Plus loin, il s'arrêta net au bord du trottoir, comme si son élan eût été coupé, ou son souffle trop court. Les gens passaient dans sa tête comme des fourmis, sans but, sans raison.

Heureusement qu'il y avait un bistro !

- "Un cognac, un grand !"


Il voyait le Trianon, les affiches, Speelman qui escortait le corbillard, Layard qui, lui, était vraiment derrière, avec sa veste de velours, sa lavallière, sa gueule fatiguée.

- "Encore un !"

Il toussa, laissa tomber une liasse de billets et faillit tomber lui-même en se baissant pour les ramasser.

- "Bonsoir, fils !"

Il avait mal partout. Il sortit du bar sans savoir comment et presque sans transition il se trouva devant L'Âne Rouge dont il poussa la porte du pied et de la main. La patronne, qui faisait des comptes, releva la tête.

- "Vous ! ..."

Elle du comprendre du premier coup d'oeil, car elle eut peur.

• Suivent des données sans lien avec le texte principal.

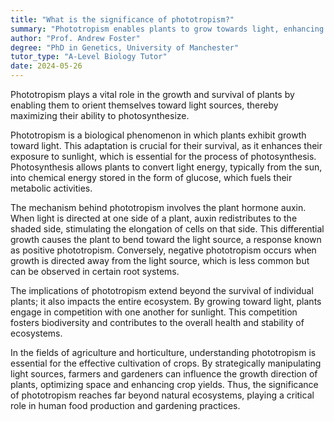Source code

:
 ```yaml
---
title: "What is the significance of phototropism?"
summary: "Phototropism enables plants to grow towards light, enhancing their photosynthesis efficiency and overall survival."
author: "Prof. Andrew Foster"
degree: "PhD in Genetics, University of Manchester"
tutor_type: "A-Level Biology Tutor"
date: 2024-05-26
---
```


Phototropism plays a vital role in the growth and survival of plants by enabling them to orient themselves toward light sources, thereby maximizing their ability to photosynthesize.

Phototropism is a biological phenomenon in which plants exhibit growth toward light. This adaptation is crucial for their survival, as it enhances their exposure to sunlight, which is essential for the process of photosynthesis. Photosynthesis allows plants to convert light energy, typically from the sun, into chemical energy stored in the form of glucose, which fuels their metabolic activities.

The mechanism behind phototropism involves the plant hormone auxin. When light is directed at one side of a plant, auxin redistributes to the shaded side, stimulating the elongation of cells on that side. This differential growth causes the plant to bend toward the light source, a response known as positive phototropism. Conversely, negative phototropism occurs when growth is directed away from the light source, which is less common but can be observed in certain root systems.

The implications of phototropism extend beyond the survival of individual plants; it also impacts the entire ecosystem. By growing toward light, plants engage in competition with one another for sunlight. This competition fosters biodiversity and contributes to the overall health and stability of ecosystems.

In the fields of agriculture and horticulture, understanding phototropism is essential for the effective cultivation of crops. By strategically manipulating light sources, farmers and gardeners can influence the growth direction of plants, optimizing space and enhancing crop yields. Thus, the significance of phototropism reaches far beyond natural ecosystems, playing a critical role in human food production and gardening practices.
    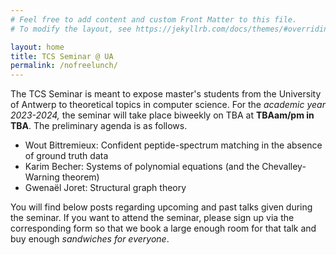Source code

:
 ```yaml
---
# Feel free to add content and custom Front Matter to this file.
# To modify the layout, see https://jekyllrb.com/docs/themes/#overriding-theme-defaults

layout: home
title: TCS Seminar @ UA
permalink: /nofreelunch/
---
```


The TCS Seminar is meant to expose master's students from the University of
Antwerp to theoretical topics in computer science. For the *academic year
2023-2024,* the seminar will take place biweekly on TBA at **TBAam/pm in
TBA**.  The preliminary agenda is as follows.
* Wout Bittremieux: Confident peptide-spectrum matching in the absence of
  ground truth data
* Karim Becher: Systems of polynomial equations (and the Chevalley-Warning
  theorem)
* Gwenaël Joret: Structural graph theory

You will find below posts regarding upcoming and past talks given during the
seminar. If you want to attend the seminar, please sign up via the
corresponding form so that we book a large enough room for that talk and buy
enough *sandwiches for everyone*.
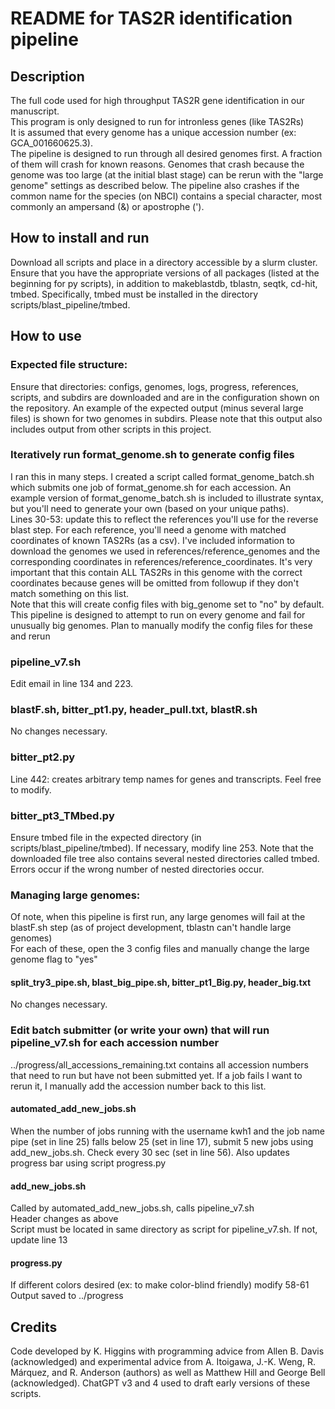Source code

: # README for TAS2R identification pipeline  

## Description  
The full code used for high throughput TAS2R gene identification in our manuscript.  
This program is only designed to run for intronless genes (like TAS2Rs)  
It is assumed that every genome has a unique accession number (ex: GCA_001660625.3).  
The pipeline is designed to run through all desired genomes first.  A fraction of them will crash for known reasons.  Genomes that crash because the genome was too large (at the initial blast stage) can be rerun with the "large genome" settings as described below.  The pipeline also crashes if the common name for the species (on NBCI) contains a special character, most commonly an ampersand (&) or apostrophe (').   

## How to install and run  
Download all scripts and place in a directory accessible by a slurm cluster.  
Ensure that you have the appropriate versions of all packages (listed at the beginning for py scripts), in addition to makeblastdb, tblastn, seqtk, cd-hit, tmbed.  Specifically, tmbed must be installed in the directory scripts/blast_pipeline/tmbed.


## How to use  

### Expected file structure:  
Ensure that directories: configs, genomes, logs, progress, references, scripts, and subdirs are downloaded and are in the configuration shown on the repository.  An example of the expected output (minus several large files) is shown for two genomes in subdirs.  Please note that this output also includes output from other scripts in this project.


### Iteratively run format_genome.sh to generate config files
  I ran this in many steps.  I created a script called format_genome_batch.sh which submits one job of format_genome.sh for each accession.  An example version of format_genome_batch.sh is included to illustrate syntax, but you'll need to generate your own (based on your unique paths).  
  Lines 30-53: update this to reflect the references you'll use for the reverse blast step.  For each reference, you'll need a genome with matched coordinates of known TAS2Rs (as a csv).  I've included information to download the genomes we used in references/reference_genomes and the corresponding coordinates in references/reference_coordinates.  It's very important that this contain ALL TAS2Rs in this genome with the correct coordinates because genes will be omitted from followup if they don't match something on this list.   
  Note that this will create config files with big_genome set to "no" by default.  This pipeline is designed to attempt to run on every genome and fail for unusually big genomes.  Plan to manually modify the config files for these and rerun  

### pipeline_v7.sh  
  Edit email in line 134 and 223.  

### blastF.sh, bitter_pt1.py, header_pull.txt, blastR.sh  
  No changes necessary.

### bitter_pt2.py  
  Line 442: creates arbitrary temp names for genes and transcripts.  Feel free to modify.   

### bitter_pt3_TMbed.py  
  Ensure tmbed file in the expected directory (in scripts/blast_pipeline/tmbed).  If necessary, modify line 253.  Note that the downloaded file tree also contains several nested directories called tmbed.  Errors occur if the wrong number of nested directories occur.

### Managing large genomes:  
  Of note, when this pipeline is first run, any large genomes will fail at the blastF.sh step (as of project development, tblastn can't handle large genomes)  
  For each of these, open the 3 config files and manually change the large genome flag to "yes"  

#### split_try3_pipe.sh, blast_big_pipe.sh, bitter_pt1_Big.py, header_big.txt
  No changes necessary.

### Edit batch submitter (or write your own) that will run pipeline_v7.sh for each accession number  
  ../progress/all_accessions_remaining.txt contains all accession numbers that need to run but have not been submitted yet.  If a job fails I want to rerun it, I manually add the accession number back to this list.

#### automated_add_new_jobs.sh  
  When the number of jobs running with the username kwh1 and the job name pipe (set in line 25) falls below 25 (set in line 17), submit 5 new jobs using add_new_jobs.sh.  Check every 30 sec (set in line 56).  Also updates progress bar using script progress.py

#### add_new_jobs.sh  
  Called by automated_add_new_jobs.sh, calls pipeline_v7.sh  
  Header changes as above  
  Script must be located in same directory as script for pipeline_v7.sh.  If not, update line 13  

#### progress.py   
  If different colors desired (ex: to make color-blind friendly) modify 58-61
  Output saved to ../progress


## Credits  
Code developed by K. Higgins with programming advice from Allen B. Davis (acknowledged) and experimental advice from A. Itoigawa, J.-K. Weng, R. Márquez, and R. Anderson (authors) as well as Matthew Hill and George Bell (acknowledged).  ChatGPT v3 and 4 used to draft early versions of these scripts.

- "Qu'est-ce que vous prenez ? Attendez ..."

Il entendait des voix à côté, dans la cuisine où on mangeait. Il reconnaissait celle de Speelman. Mais, pour le rejoindre, il devait faire un détour, lever la planche mobile du bar.

Avait-il l'air d'un fou ? Comme la patronne pénétrait en courant dans la cuisine, il tira son revolver de sa poche tandis que Layard se montrait, essayait de sourire.

- "C'est vous ? Dites donc ! j'y étais, hier, et ...

- Où est Speelman ?"

L'escalier était tout près, séparé de la salle par une cloison et on entendait des pas pressés. Jean souleva la planche. Layard n'ose pas intervenir, se contenta de crier :

- "Dis donc ..."

Ses yeux n'avaient jamais été aussi plombés.

La maison puait les choux.

Dans l'escalier, Jean hurla :

- "Speelman !"

Il l'imaginait, en habit, fuyant devant lui, et il riait silencieusement. Une porte s'ouvrit et se ferma dans la pénombre du couloir. Jean se mit à courir.

- "Speelman !"

Sa tête brûlait. Il secoua la porte.